1. Technical Field
This invention pertains generally to signal acquisition, and more particularly to neural signal acquisition.
2. Background Discussion
Chronic brain-computer interfaces are an emerging technology that aim at restoring motor or communication function in individuals with spinal chord injuries and/or neurodegenerative diseases. Electrocorticography (ECoG) is a brain-recording modality that utilizes non-penetrating (e.g. sub-dural or epidural electrodes), and shows particular promise for future brain computer interfaces as it can provide similar spatial resolution to more invasive techniques, but reduces scar-tissue formation and hence enables longer-term recordings.

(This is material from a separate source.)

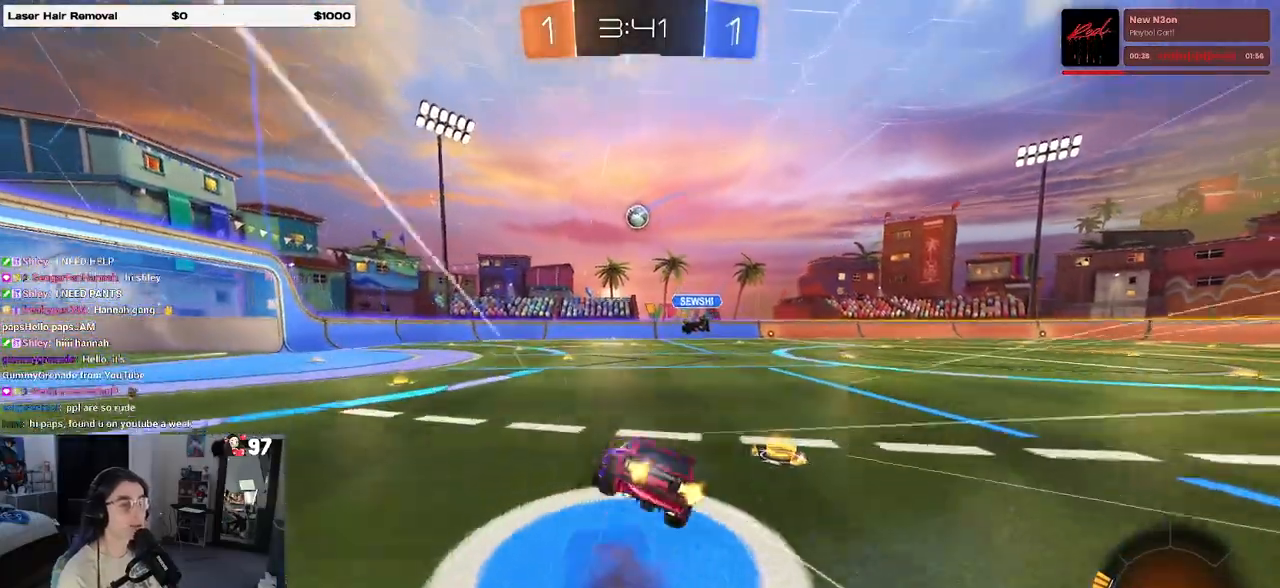
{"buttons": ["SQUARE", "R2"], "left_stick": "down-right", "right_stick": "center", "events": [[17, "CROSS", "up"], [17, "SQUARE", "down"], [17, "left_stick", "down-right"]]}
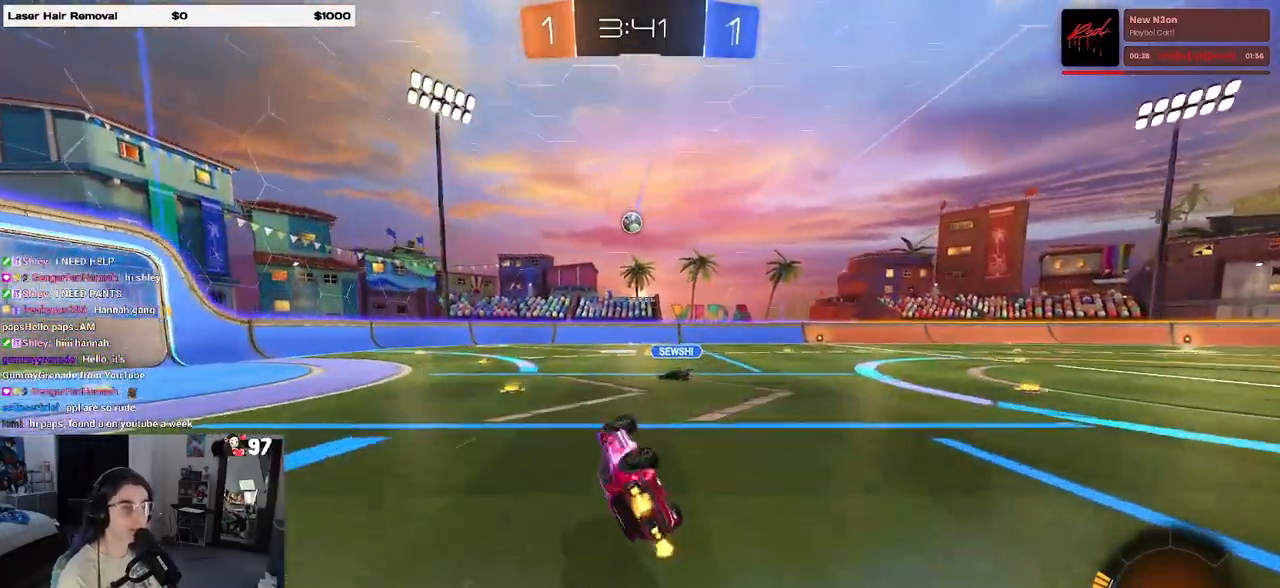
{"buttons": ["R2"], "left_stick": "center", "right_stick": "center", "events": [[217, "SQUARE", "up"], [217, "left_stick", "center"]]}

An integral part of every brain-machine interface system is an amplifier/digitizer system that converts the brain activity picked up by the electrodes to digital signals for further processing and/or transmission. The main challenge in the design of such a subsystem is to provide low input-referred noise while avoiding loading excessively the high impedance electrodes and while preventing the large offset associated with the electrode-tissue interface from saturating the electronics. Current solutions design the amplifying and digitizing functions separately and use large passive components, leading to an un-economically large footprint for the electronics.
State-of-the-art ECoG and EEG amplifiers occupy a large portion of die area due not only to the input AC coupling capacitors employed but also to the feedback capacitors that are used to cancel the upmodulated offset at the summing node. While good power efficiencies have been achieved, the resulting die area per amplifier can make arrayed implementations beyond approximately eight amplifiers impractical. Accordingly, there is a need to be able to substantially shrink the die area of ECoG neural amplifiers and front-end circuits while maintaining or improving power efficiency.